Records contained in a dataset
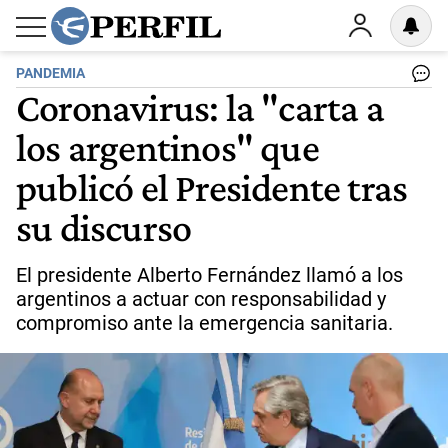
PANDEMIA
Coronavirus: la "carta a
los argentinos" que
publicó el Presidente tras
su discurso
El presidente Alberto Fernández llamó a los
argentinos a actuar con responsabilidad y
compromiso ante la emergencia sanitaria.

• What to do: What is needed is a word-for-word transcription of all the entries, with the pictures dropped.

• Output of the exercise:
PANDEMIA
Coronavirus: la "carta a
los argentinos" que
publicó el Presidente tras
su discurso
El presidente Alberto Fernández llamó a los
argentinos a actuar con responsabilidad y
compromiso ante la emergencia sanitaria.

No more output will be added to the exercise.